310 is part of new Ginkgo Bioworks network meant to integrate R&D and improve bio design

Photo by reza shayestehpour on Unsplash

🤖🧬💋 user-friendly AI molecular design

That’s the promise of 310.ai, a San Francisco, California – based biotech research company founded in 2022 by Kooshiar Azimian.

 

The whole company is premised on the idea that the “design of novel biomolecules is the single most impactful advancement that will be enabled by AI in the coming decade.” And they’re making this a reality by leveraging GPUs.

 

Graphic Processing Units are electronic circuits that make it possible to speed up the computational process.
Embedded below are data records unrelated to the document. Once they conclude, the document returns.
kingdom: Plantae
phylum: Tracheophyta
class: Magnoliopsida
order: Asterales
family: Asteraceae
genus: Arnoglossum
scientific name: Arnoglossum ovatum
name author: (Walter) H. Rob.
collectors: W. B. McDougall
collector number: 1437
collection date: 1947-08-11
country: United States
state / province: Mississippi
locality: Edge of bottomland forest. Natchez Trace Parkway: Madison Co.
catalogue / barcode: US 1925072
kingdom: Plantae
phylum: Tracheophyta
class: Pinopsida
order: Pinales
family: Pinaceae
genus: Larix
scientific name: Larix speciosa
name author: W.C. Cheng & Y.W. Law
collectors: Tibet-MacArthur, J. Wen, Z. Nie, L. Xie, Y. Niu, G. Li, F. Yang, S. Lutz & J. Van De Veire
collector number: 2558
And computational processes are when an abstraction (which is knowledge or information taken, shall we say, out of context; it’s what can be perceived without details such as space, time, or tangible physical properties) takes several factors into consideration and turns up a precise solution.

 

What this means for cosmetic ingredient development is that thanks to 310’s Copilot platform, beauty scientists can use web-based chat to design, visualize, and run molecular models. Just as ChatGPT turns your text prompts into dynamic socials posts, the 310 Copilot platform turns your text prompts into novel molecules—the beauty ingredients of tomorrow.

 

And 310.ai is part of the new Ginkgo Technology Network from the cell programming specialists at Ginkgo Bioworks. The newly launched network comprises some 25 partners and will grow (especially in terms of AI capabilities) to further support Ginkgo’s customers in their R&D work, “helping eliminate the siloing and switching costs” that often limit progress, according to last week’s press release.

 

“Our customers give us some of their toughest problems to solve, and we have seen that unbiased and integrated R&D approaches coupled with experimentation at scale is the most powerful approach for biological engineering,” says Jason Kelly, CEO and Co-Founder of Ginkgo Bioworks, in his remarks to the press.

 

And Anna Marie Wagner, SVP, Head of AI and Head of Corporate Development, at Ginkgo Bioworks further explains the import of this new initiative, saying, “Perhaps one of the most unique capabilities that Ginkgo has developed over the years is the ability to integrate many diverse computational and experimental technologies to deliver on complex customer needs at the bleeding edge of innovation across many product classes….It’s clear that even the best AI models benefit tremendously from access to relevant labeled data and it’s equally clear that experimental designs are dramatically improved with input from AI.”

 

“I’m grateful," continues Wagner, "to our inaugural network partners for taking this journey with us. The opportunities in biology are too great and the challenges too complex for us to take this journey alone.”